In a state that is increasingly short of workers, access to affordable, high-quality child care is essential to keeping parents on payrolls. “When child care thrives, our state thrives,” says state Rep. Mary Franson, a Republican from Alexandria and a former child care provider who heads a bipartisan Minnesota House select committee on affordable child care.
Unfortunately, child care is not thriving in too much of Greater Minnesota. With the fourth-highest cost in the nation for infants and 4-year-olds, according to a recent survey, high-quality care in Minnesota is unaffordable for too many working families. A state-federal subsidy program intended to assist them had nearly 7,000 families on its waiting list in January; skimpy state funding has pushed the program out of compliance with federal rules, putting continued federal funding at risk. In the 13 years since the strapped 2003 Legislature shrank the subsidy program, some 3,000 home-based providers have closed their doors.
In recent months, Franson’s committee conducted seven hearings in Greater Minnesota in search of remedies. Apparently, it sought only low-cost ones. No dollar figure was attached to the recommendations the committee brought to the Legislature this week — even though one of the ideas is for a state-administered grant program to help local communities increase the supply of child care through business start-up or expansion funding.
Leaders in the Republican-controlled House say they may yet attach a state appropriation to that promising idea. They should. The committee’s other suggestions would streamline and standardize the state’s child care licensure process and are worth doing. Its call for a new House-Senate legislative task force to continue examining the issue in advance of the 2017 legislative session also deserves heed.
But the committee’s failure to ask for an increase in child care subsidies for low-income families is a glaring omission — one the Legislature must correct if it’s serious about giving every child a strong start and every potential worker an opportunity to contribute to the state’s economy.
Franson argues that fully funding the subsidy program would not ease the child care shortage in Greater Minnesota. That may be true if full funding is defined simply as eliminating the waiting list for subsidies. Those subsidies have not kept pace with the cost of child care, and they don’t cover its full cost in most places. They likely aren’t rich enough at current provider reimbursement rates to attract more providers.
But if full funding also means increasing the reimbursement rate for providers — which has not happened since 2011 — chances are good that the supply of child care will grow in response to improved market demand.
That potential is on display on Penn Avenue N. in Minneapolis. There, a handsome New Horizon Academy opened in November in what had been a poorly served neighborhood. It quickly filled to capacity, because families in the Northside Achievement Zone have access to both child care subsidies and government-funded early-learning scholarships. New Horizon CEO Chad Dunkley attests that the nationally acclaimed provider would not have located in that distressed neighborhood but for those programs.

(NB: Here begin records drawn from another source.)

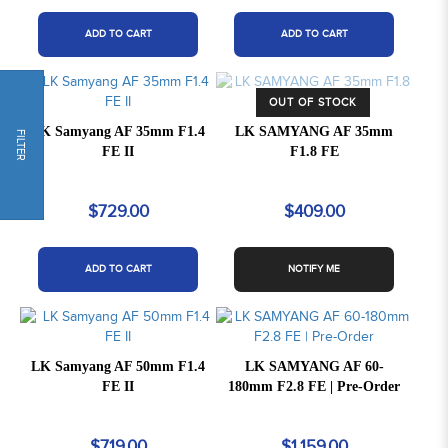
ADD TO CART
ADD TO CART
OUT OF STOCK
LK Samyang AF 35mm F1.4
LK SAMYANG AF 35mm
FILTER
FE II
F1.8 FE
$729.00
$409.00
ADD TO CART
NOTIFY ME
LK Samyang AF 50mm F1.4
LK SAMYANG AF 60-
FE II
180mm F2.8 FE | Pre-Order
$719.00
$1,159.00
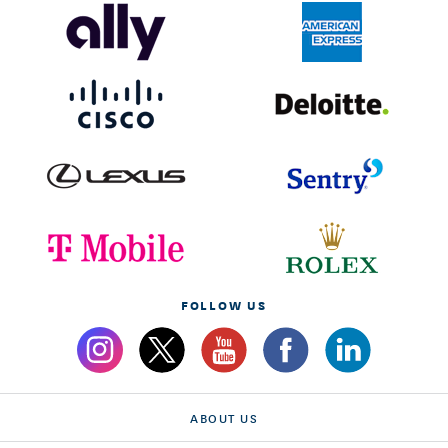
FOLLOW US
ABOUT US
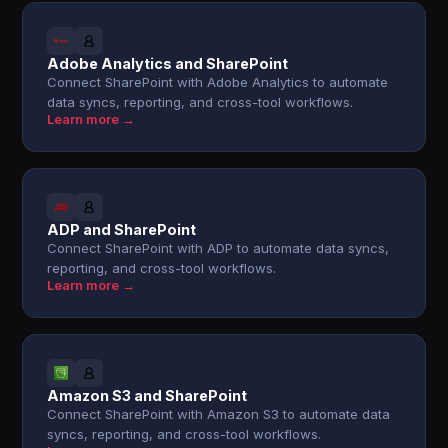
Adobe Analytics and SharePoint
Connect SharePoint with Adobe Analytics to automate
data syncs, reporting, and cross-tool workflows.
Learn more →
ADP and SharePoint
Connect SharePoint with ADP to automate data syncs,
reporting, and cross-tool workflows.
Learn more →
Amazon S3 and SharePoint
Connect SharePoint with Amazon S3 to automate data
syncs, reporting, and cross-tool workflows.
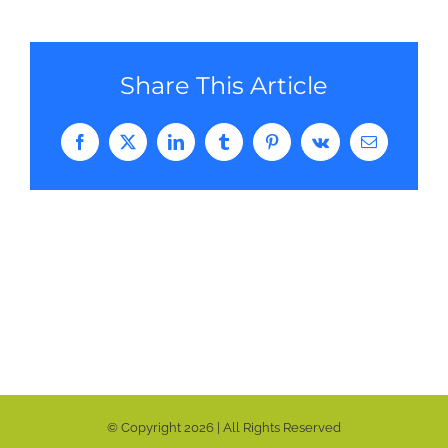
Share This Article
Facebook
Twitter
LinkedIn
Tumblr
Pinterest
Vk
Email
© Copyright
2026 | All Rights Reserved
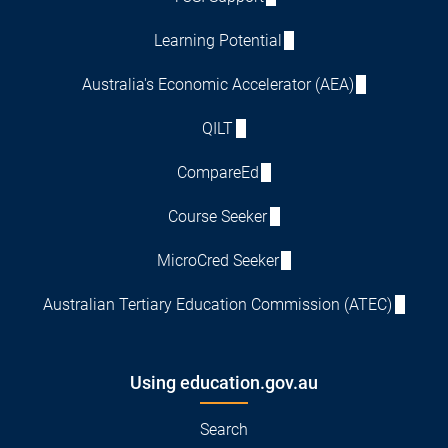
Learning Potential
Australia's Economic Accelerator (AEA)
QILT
CompareEd
Course Seeker
MicroCred Seeker
Australian Tertiary Education Commission (ATEC)
Using education.gov.au
Search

While few Minnesota neighborhoods are as needy as north Minneapolis, many would benefit from a similar infusion of assistance. Gov. Mark Dayton has proposed spending $28 million in the coming fiscal year to both comply with the subsidy program’s federal requirements and increase the provider reimbursement rate. Both moves would cost the state more in coming years — but that’s because they represent a spending catch-up that’s long overdue.
The Legislature should not miss the chance the current state surplus affords to make child care more affordable for more families. If lawmakers can use that spending to encourage providers to improve the educational value of their services, so much the better.